In 2018, attackers launched a direct Sybil attack on the Verge network, creating many fake nodes and gaining control over timestamps*. They manipulated blockchain time and mined blocks at extremely low difficulty, stealing about $1.6 million worth of XVG tokens — another example of a 51% attack.
* Timestamp — a time marker recording the exact moment an event occurred. In blockchain, timestamps help order transactions and prevent tampering with data.
How real are the Sybil attack threats to blockchains?
While drophunters can still exploit Web3 airdrop systems, Sybil attacks do not pose an economic threat to established blockchain ecosystems themselves.
In Proof-of-Work (PoW) or Proof-of-Stake (PoS) blockchains like Bitcoin, Ethereum, BNB Chain, Dogecoin, and Cardano, executing a successful Sybil attack would require millions or even billions of dollars in either computing power or staked tokens.
Moreover, attackers have no guarantee of success. For example, in PoS networks, malicious actors' assets may be slashed (partially or fully confiscated) as a penalty.

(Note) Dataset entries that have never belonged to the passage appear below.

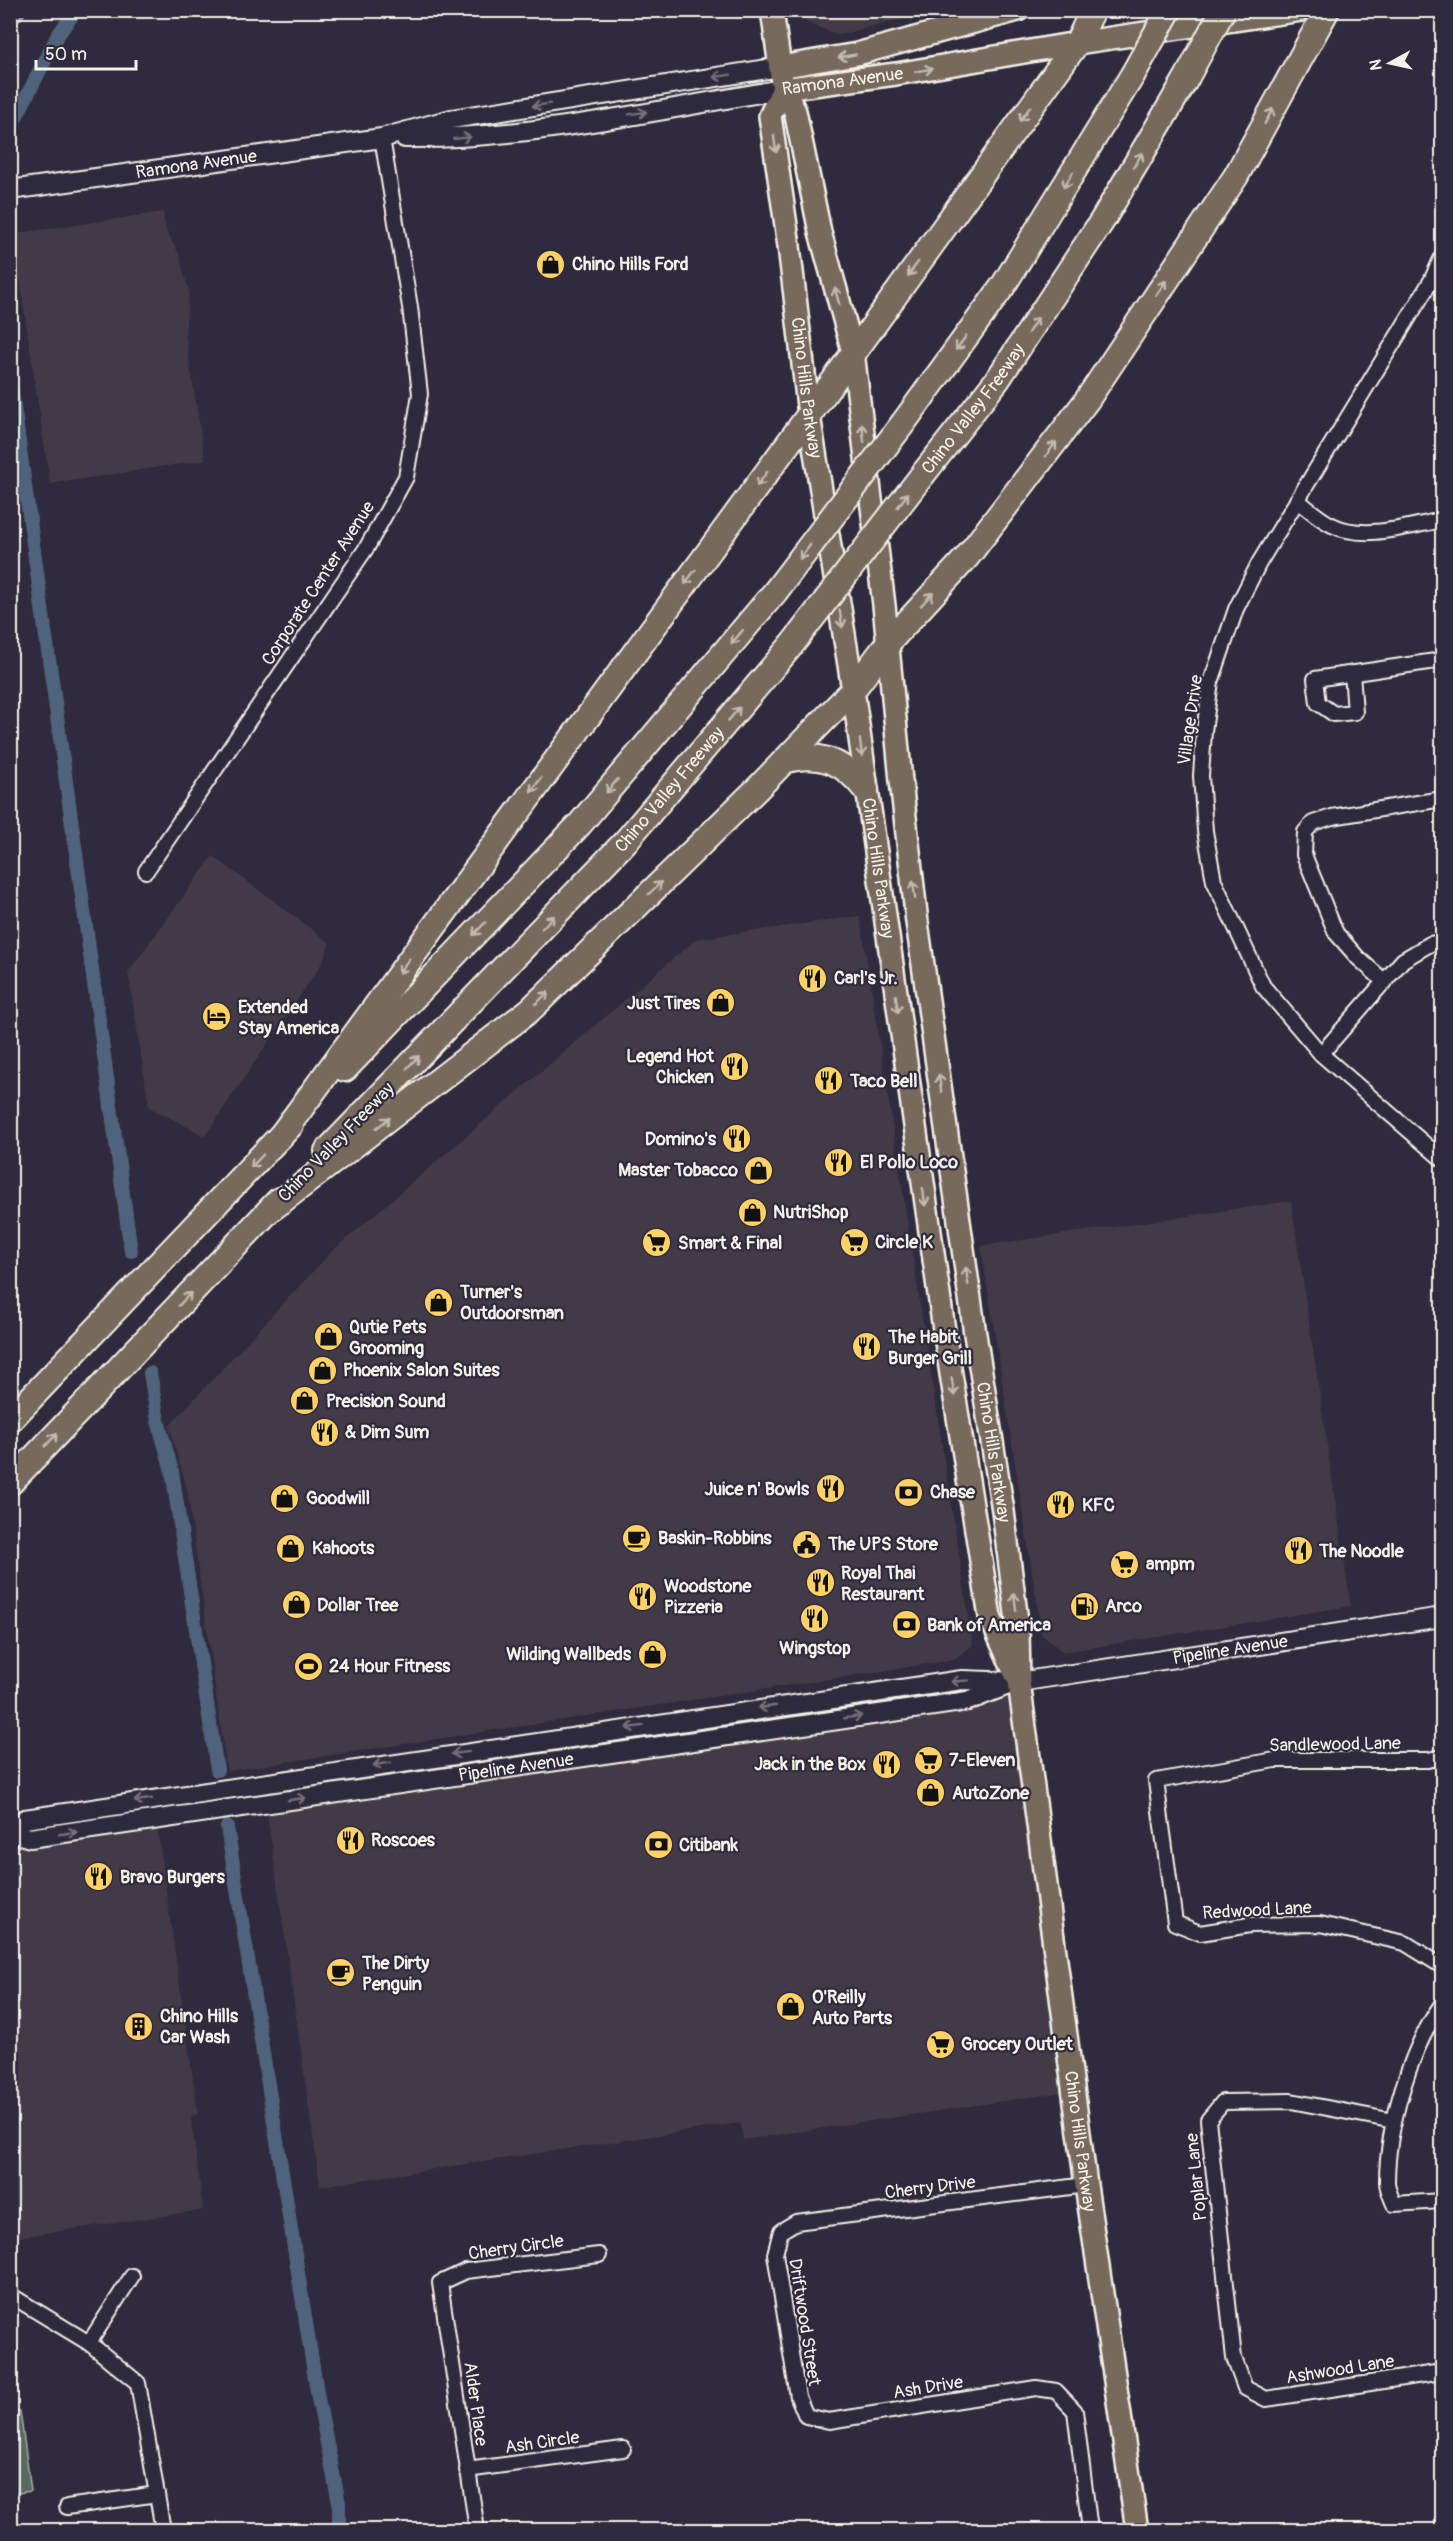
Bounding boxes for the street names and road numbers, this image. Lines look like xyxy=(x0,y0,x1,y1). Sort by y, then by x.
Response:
street label: Ramona Avenue xyxy=(780,62,905,101)
street label: Ramona Avenue xyxy=(134,145,258,184)
street label: Chino Hills Parkway xyxy=(786,316,827,460)
street label: Chino Valley Freeway xyxy=(917,339,1030,479)
street label: Corporate Center Avenue xyxy=(257,497,380,670)
street label: Village Drive xyxy=(1173,673,1208,767)
street label: Chino Valley Freeway xyxy=(610,722,730,858)
street label: Chino Hills Parkway xyxy=(856,796,899,940)
street label: Chino Valley Freeway xyxy=(273,1077,400,1207)
street label: Chino Hills Parkway xyxy=(971,1380,1015,1524)
street label: Pipeline Avenue xyxy=(1171,1630,1290,1670)
street label: Sandlewood Lane xyxy=(1269,1732,1401,1757)
street label: Pipeline Avenue xyxy=(457,1748,575,1787)
street label: Redwood Lane xyxy=(1202,1896,1312,1925)
street label: Chino Hills Parkway xyxy=(1059,2070,1101,2214)
street label: Poplar Lane xyxy=(1180,2132,1213,2222)
street label: Cherry Drive xyxy=(883,2171,977,2204)
street label: Cherry Circle xyxy=(467,2229,565,2266)
street label: Driftwood Street xyxy=(783,2257,826,2388)
street label: Ashwood Lane xyxy=(1284,2350,1396,2389)
street label: Alder Place xyxy=(458,2360,493,2448)
street label: Ash Drive xyxy=(891,2371,965,2404)
street label: Ash Circle xyxy=(503,2426,581,2459)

Modern blockchains also employ advanced Sybil defense mechanisms, such as Zero-Knowledge (ZK) proofs, which verify node legitimacy without revealing identity, and social graphs, which visually map network relationships.
A well-known example is Worldcoin, which uses ZK technology to prove the "humanness" of nodes. Its consensus mechanism, Proof-of-Humanity (PoH), verifies users and validators through biometric data without revealing identities, storing the proof immutably in a smart contract.
Additional defenses include reputation systems and node-scoring models, in which node credibility is tied to its contributions to its ecosystem.
Blockchain protocols can also combine multiple layers of protection. For example, social graphs can highlight malicious nodes — "honest" nodes tend to have diverse connections, while Sybil clusters are isolated and interconnected mainly among themselves.
Alternative consensus models, such as Proof-of-Social-Capital (PoSC), assess node reputation based on social and ecosystem activity.
KYC (Know Your Customer) verification can also help prevent Sybil attacks, though it contradicts blockchain's principles of anonymity. Still, it can enhance network trust.
Another alternative is token gating, where governance access is granted only to holders of specific tokens or NFTs — forming an additional barrier against Sybil attacks.